The problem is caused by energy density per manufactured unit panel/turbine, and additionally basic physics of the energy source.


We have huge expanding battery capacity and construction. That is literally a thing right now. And confidently saying we’re too late on global warming is an absolutely absurd claim.


I don't like it when people say we're "too late" on global warming either. But the narrative behind that is not physically absurd - as atmospheric CO2 density increases, the temperature rises, which makes in turn causes increased CO2 (increased fires), and this causes a runaway effect resulting in something like Venus.

It's not too late. And even if things become really dire, even apocalyptic, we may as well face it open-eyed and do our best to survive (in earthbound arks) and recover (applying all those science fictional terraforming ideas...to Terra). It seems highly unlikely that we'll survive (Fermi paradox and all) but that shouldn't stop us from giving it the old college try!


No, you're reading too much into "too late" part. We're unable to prevent reaching 3.5 C rise in 25 years and are clearly on track to exceeding it even more. This is the "too late" part.

We're not too late to mitigate the damage from it. And it will be a lot of damage requiring serious ingenuity to thrive under. Perhaps even survive.

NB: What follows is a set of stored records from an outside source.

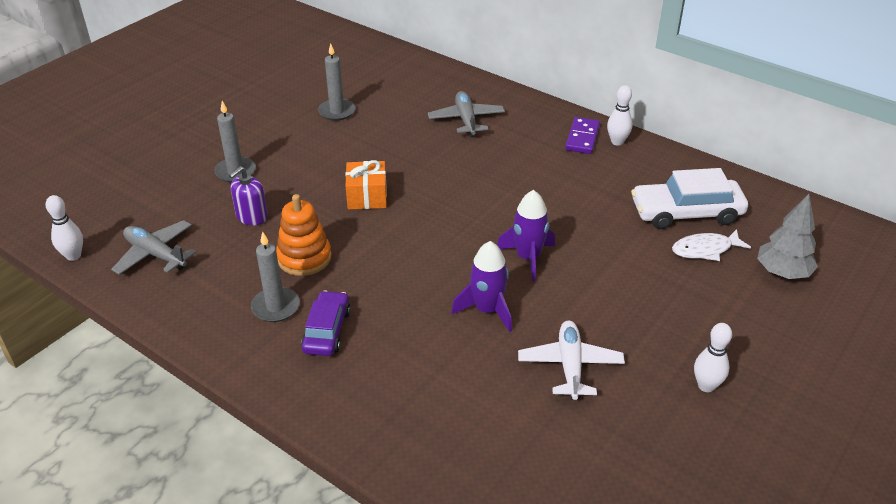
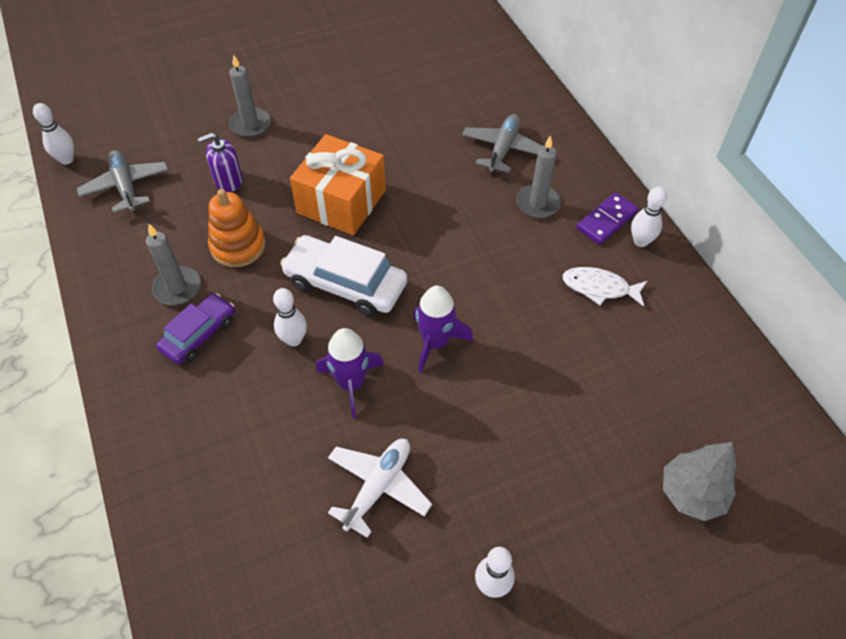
camera: 30 degrees right, 15 degrees up
grey candle [318,43,356,121] -> grey candle moved to [516,135,561,218]
orange gift [345,160,387,210] -> orange gift [290,134,386,235], size x1.61
white car [631,168,748,229] -> white car moved to [280,235,407,316]
white fish [672,229,751,261] -> white fish moved to [562,267,647,307]
none -> white bowling pin [273,288,307,346]

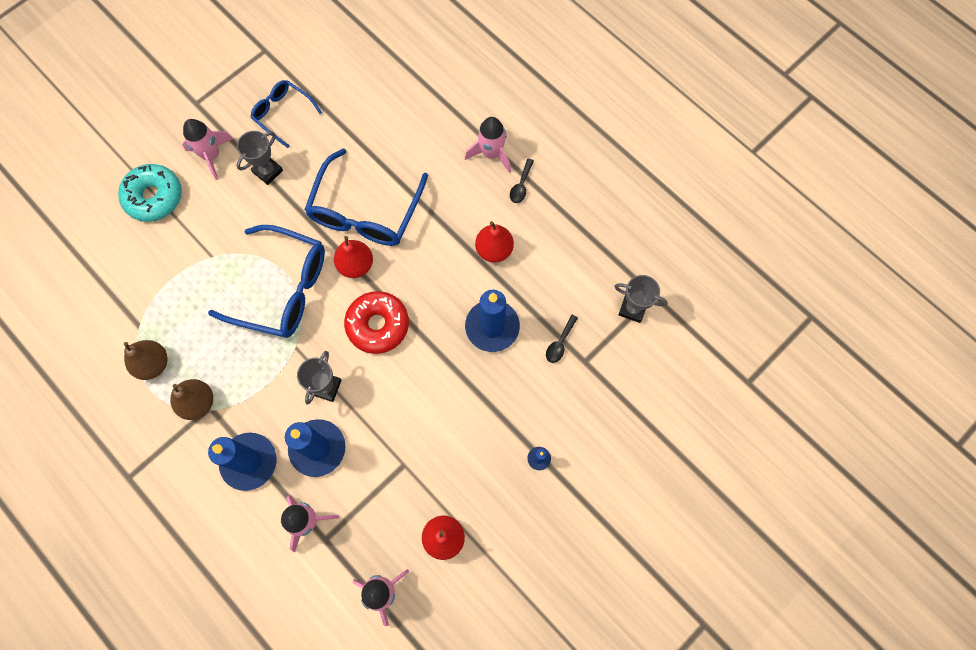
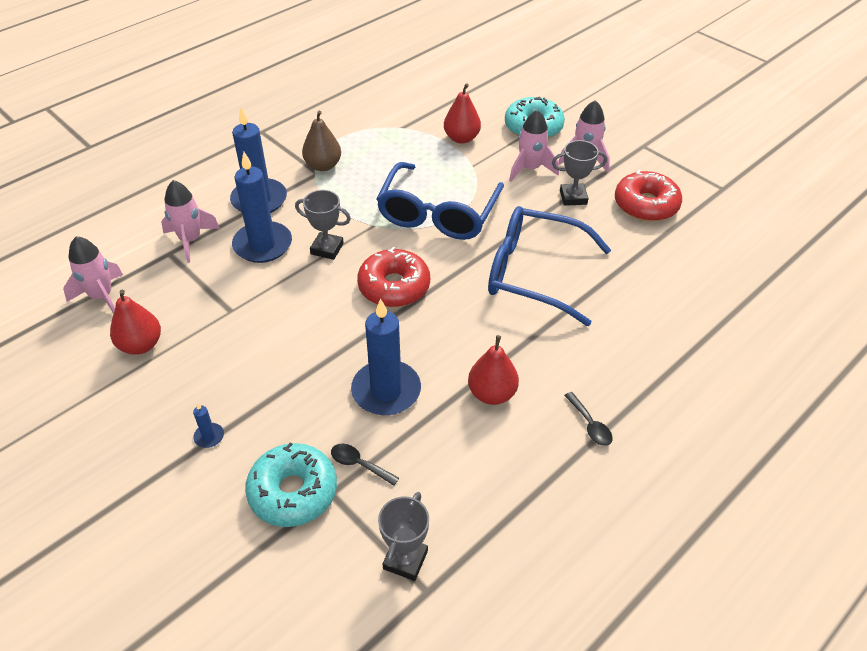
camera: 90 degrees right, 25 degrees down
brown pear [124,340,168,380] -> none
grey trophy [236,131,283,185] -> grey trophy turned 45 degrees counterclockwise [552,140,607,206]
blue glasses [250,80,322,148] -> red donut [615,170,682,222]
red pear [334,236,373,278] -> red pear moved to [444,83,481,144]
pink rocket [465,117,511,173] -> pink rocket moved to [509,110,559,182]
black spoon [510,158,534,203] -> black spoon turned 135 degrees counterclockwise [564,392,613,446]
none -> turquoise donut [245,442,337,527]

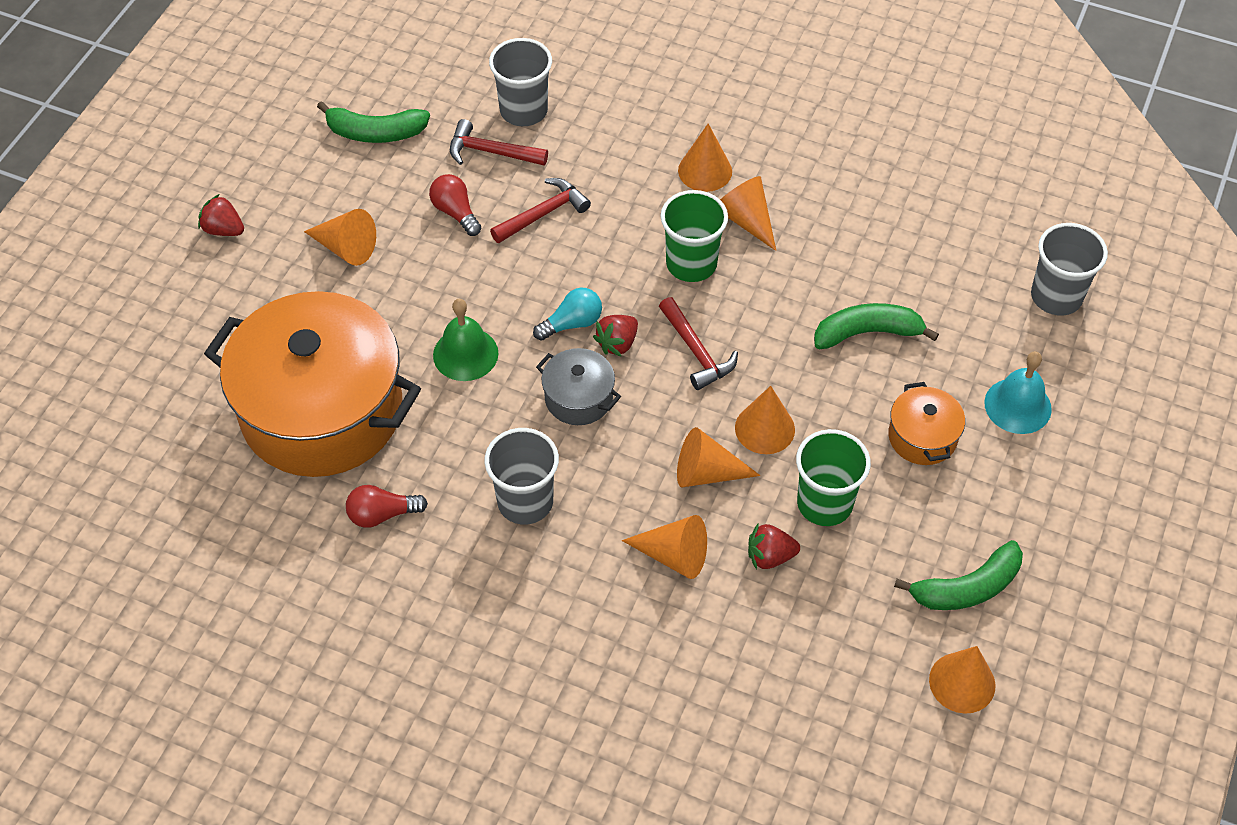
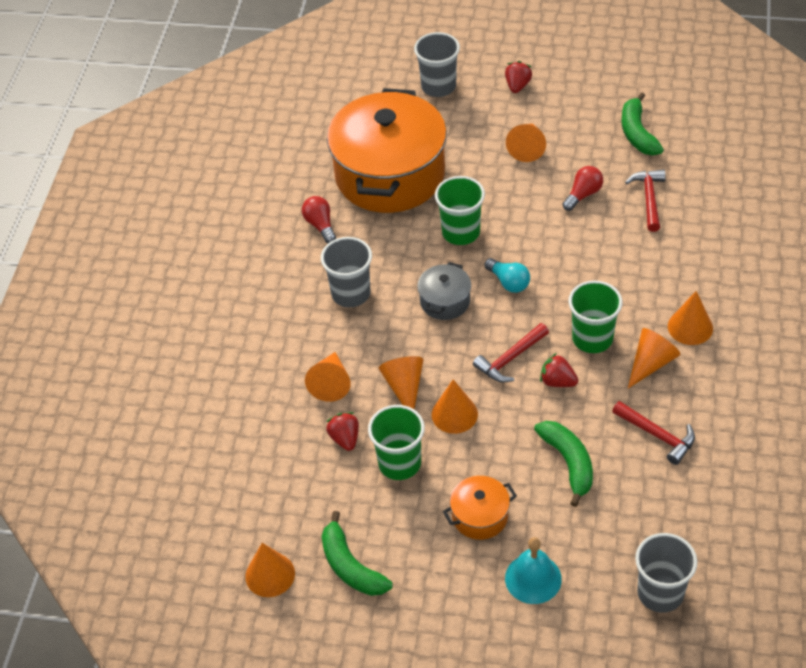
camera: 80 degrees right, 5 degrees down
green bell [433,299,498,381] -> green cup [435,176,485,245]
grey cup [489,38,552,126] -> grey cup moved to [414,32,460,97]
red hammer [490,178,591,243] -> red hammer moved to [612,401,695,465]
red strawberry [593,315,638,356] -> red strawberry moved to [540,353,578,387]

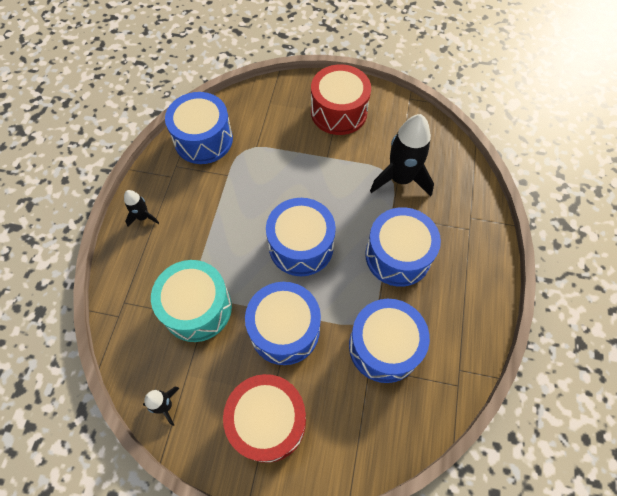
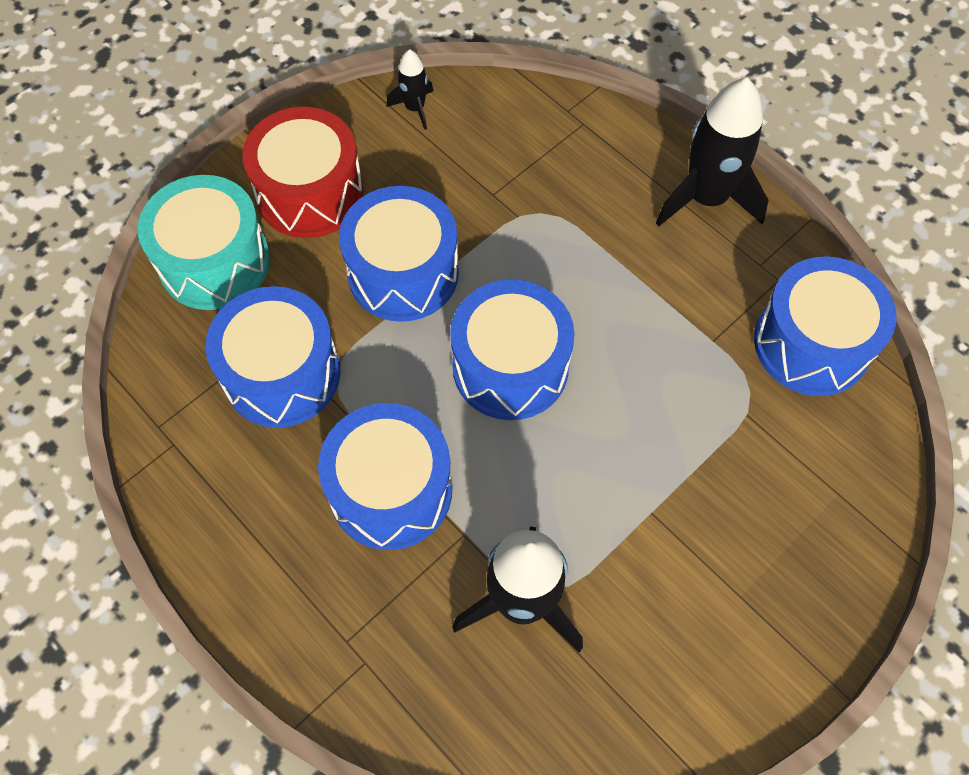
camera: 125 degrees right, 0 degrees up
black rocket [124,190,159,227] -> black rocket [656,78,769,227], size x2.01
turquoise drum [151,260,232,342] -> turquoise drum moved to [138,175,270,310]
red drum [311,64,371,135] -> none

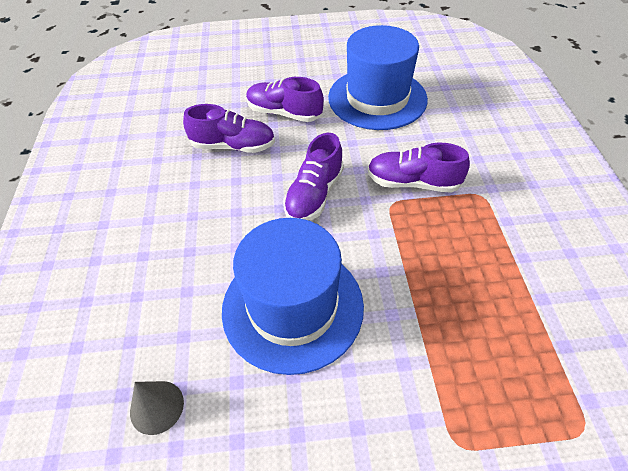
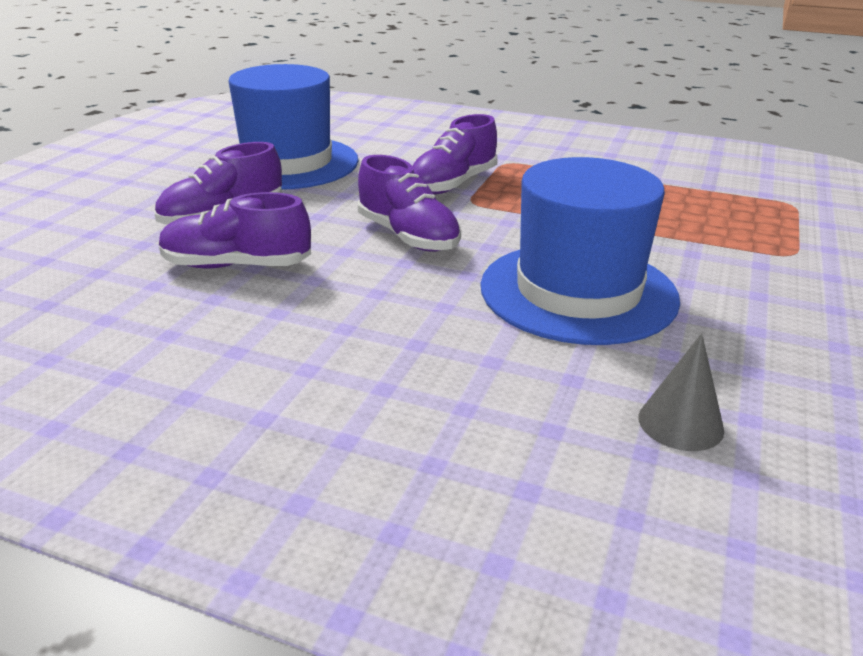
camera: 65 degrees left, 20 degrees down
purple shoe [183,104,275,153] -> purple shoe turned 120 degrees counterclockwise [159,192,311,268]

Making the problem worse obviously makes it harder.


We are too late to preserve our culture but we aren't too late to keep on living.


Yes! Which is good news for anyone that relishes a good challenge.


There is every likelihood that we could in principle just keep drilling new oil. Our ability to extract oil at a cost effective rate scales almost exactly with the depletion of easy reserves. The reason we need to switch out is the devastating environmental impact, and only the devastating environmental impact.


It's not the drilling, but leaks of oil, gas, fires and obviously actually burning this fuel without full recapture. (Not offset, that is insufficient and sleigh of hand.)


The externality of fossil fuel consumption by far is the most problematic part of our economy. We have more energy than we ever meet from the sun, nearly all of which is uselessly radiated out into space, never mind what we don't use when sunlights hit our Earth.